Energy optimization for optimal location in 5G networks using improved Barnacles Mating Optimizer

Abstract

In recent years, wireless sensor networks have been studied in many applications. One of the important issues studied in these networks is the optimal placement of cells in order to achieve optimal energy consumption. Therefore, intelligent algorithms have been used in most research to achieve this goal. In order to properly roll out 5G, the network must be able to handle the increase in data traffic. The essential aspects of resource allocation systems, such as scalability and throughput, are under too much stress due to the rising amount of traffic. In the present work, network planning is characterized by the optimal selection of the base station location and transmission power in 5G networks.
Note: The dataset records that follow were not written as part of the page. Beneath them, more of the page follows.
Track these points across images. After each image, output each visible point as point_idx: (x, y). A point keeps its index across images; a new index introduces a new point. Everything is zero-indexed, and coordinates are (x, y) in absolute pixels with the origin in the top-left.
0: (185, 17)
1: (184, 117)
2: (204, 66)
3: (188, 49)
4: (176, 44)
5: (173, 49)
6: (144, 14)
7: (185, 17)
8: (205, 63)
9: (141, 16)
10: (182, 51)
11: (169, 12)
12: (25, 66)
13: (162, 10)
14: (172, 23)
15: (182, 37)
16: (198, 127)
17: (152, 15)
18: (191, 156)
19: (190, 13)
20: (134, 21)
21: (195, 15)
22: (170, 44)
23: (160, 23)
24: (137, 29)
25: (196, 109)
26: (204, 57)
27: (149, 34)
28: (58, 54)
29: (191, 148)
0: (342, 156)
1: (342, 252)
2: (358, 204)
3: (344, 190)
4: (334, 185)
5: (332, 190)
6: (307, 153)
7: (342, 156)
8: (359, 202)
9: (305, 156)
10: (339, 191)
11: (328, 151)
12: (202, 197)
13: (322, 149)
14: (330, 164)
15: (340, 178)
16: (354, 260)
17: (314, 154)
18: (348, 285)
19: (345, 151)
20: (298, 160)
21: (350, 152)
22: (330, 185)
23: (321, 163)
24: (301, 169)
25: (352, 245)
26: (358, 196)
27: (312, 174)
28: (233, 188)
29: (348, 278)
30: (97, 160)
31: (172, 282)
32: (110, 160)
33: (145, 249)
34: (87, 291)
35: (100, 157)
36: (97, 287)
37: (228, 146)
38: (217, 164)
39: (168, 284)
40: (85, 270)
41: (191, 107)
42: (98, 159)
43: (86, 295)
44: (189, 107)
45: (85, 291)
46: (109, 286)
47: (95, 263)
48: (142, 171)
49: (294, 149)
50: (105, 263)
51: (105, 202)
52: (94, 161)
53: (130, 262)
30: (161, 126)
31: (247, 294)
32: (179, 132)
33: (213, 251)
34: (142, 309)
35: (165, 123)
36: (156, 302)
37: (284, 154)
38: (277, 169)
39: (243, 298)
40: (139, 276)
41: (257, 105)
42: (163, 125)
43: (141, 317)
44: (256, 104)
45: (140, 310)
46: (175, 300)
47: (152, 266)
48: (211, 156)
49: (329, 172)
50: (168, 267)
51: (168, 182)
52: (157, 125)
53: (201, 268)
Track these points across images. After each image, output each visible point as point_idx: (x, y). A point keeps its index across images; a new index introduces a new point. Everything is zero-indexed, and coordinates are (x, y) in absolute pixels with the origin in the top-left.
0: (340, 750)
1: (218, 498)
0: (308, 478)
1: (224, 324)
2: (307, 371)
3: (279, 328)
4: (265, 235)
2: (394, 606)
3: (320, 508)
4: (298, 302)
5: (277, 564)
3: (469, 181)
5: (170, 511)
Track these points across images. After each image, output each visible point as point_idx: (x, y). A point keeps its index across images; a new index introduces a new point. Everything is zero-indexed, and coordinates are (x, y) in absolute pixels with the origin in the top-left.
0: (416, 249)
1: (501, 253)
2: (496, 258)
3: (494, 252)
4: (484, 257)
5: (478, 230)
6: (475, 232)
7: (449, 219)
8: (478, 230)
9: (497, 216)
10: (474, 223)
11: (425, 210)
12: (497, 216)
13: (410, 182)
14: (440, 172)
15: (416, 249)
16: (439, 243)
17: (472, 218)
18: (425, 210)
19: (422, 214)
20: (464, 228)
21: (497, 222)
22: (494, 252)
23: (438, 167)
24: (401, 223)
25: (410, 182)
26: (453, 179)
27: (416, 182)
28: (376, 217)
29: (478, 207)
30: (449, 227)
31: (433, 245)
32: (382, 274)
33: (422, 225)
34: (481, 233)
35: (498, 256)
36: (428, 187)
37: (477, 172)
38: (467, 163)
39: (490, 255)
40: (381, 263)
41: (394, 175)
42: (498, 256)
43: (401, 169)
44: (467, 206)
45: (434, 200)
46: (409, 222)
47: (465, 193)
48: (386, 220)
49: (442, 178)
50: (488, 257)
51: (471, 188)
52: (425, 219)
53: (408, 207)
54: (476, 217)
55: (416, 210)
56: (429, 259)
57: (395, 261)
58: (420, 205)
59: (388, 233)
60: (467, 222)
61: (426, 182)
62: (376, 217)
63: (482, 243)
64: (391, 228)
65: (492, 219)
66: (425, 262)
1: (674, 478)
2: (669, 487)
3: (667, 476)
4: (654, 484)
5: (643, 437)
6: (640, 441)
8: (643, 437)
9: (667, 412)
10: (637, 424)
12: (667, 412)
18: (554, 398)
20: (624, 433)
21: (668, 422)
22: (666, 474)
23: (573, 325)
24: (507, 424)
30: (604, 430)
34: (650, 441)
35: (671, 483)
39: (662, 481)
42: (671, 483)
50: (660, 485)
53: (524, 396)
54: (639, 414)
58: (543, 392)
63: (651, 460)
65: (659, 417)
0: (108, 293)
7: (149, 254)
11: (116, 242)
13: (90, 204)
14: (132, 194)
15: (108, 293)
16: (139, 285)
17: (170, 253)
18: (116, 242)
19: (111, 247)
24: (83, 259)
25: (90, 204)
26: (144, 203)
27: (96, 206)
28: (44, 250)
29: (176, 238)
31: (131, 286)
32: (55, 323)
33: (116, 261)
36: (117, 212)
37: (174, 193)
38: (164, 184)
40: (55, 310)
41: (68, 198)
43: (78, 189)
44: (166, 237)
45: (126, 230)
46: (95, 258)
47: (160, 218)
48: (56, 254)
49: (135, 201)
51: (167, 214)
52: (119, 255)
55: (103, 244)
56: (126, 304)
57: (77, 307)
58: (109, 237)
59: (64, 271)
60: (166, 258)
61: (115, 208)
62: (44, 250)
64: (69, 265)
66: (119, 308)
Here, an Amended design of the Barnacles Mating Optimizer (ABMO) Algorithm is proposed and is employed to get higher efficiency in both terms of total connected users and transmit power saving for 5G networks. Therefore, the novelty of this study is in the use of an amended design of the Barnacles Mating Optimizer (ABMO) Algorithm. This amended design improves the accuracy and performance of the ABMO and makes it more effective in finding the best locations for base stations and changing the power level for 5G networks. The amended design also offers several advantages over some other state-of-the-art algorithms and makes the ABMO useful for improving 5G networks Simulations of the proposed ABMO algorithm are then compared with some other state-of-the-art algorithms and the results showed the right location and changing the range of the power level for the proposed method. The outcomes show that the suggested Amended Barnacles Mating Optimizer Algorithm statistically outperforms the original BMO, and some other methods based on DE, and RGA. The findings show that the t-value for BMO and the modified BMO is 4.339e−35 which is so better than that of DE and ABMOO with 1.926e−22, and for the RGA and ABMOO with 4.826e−32.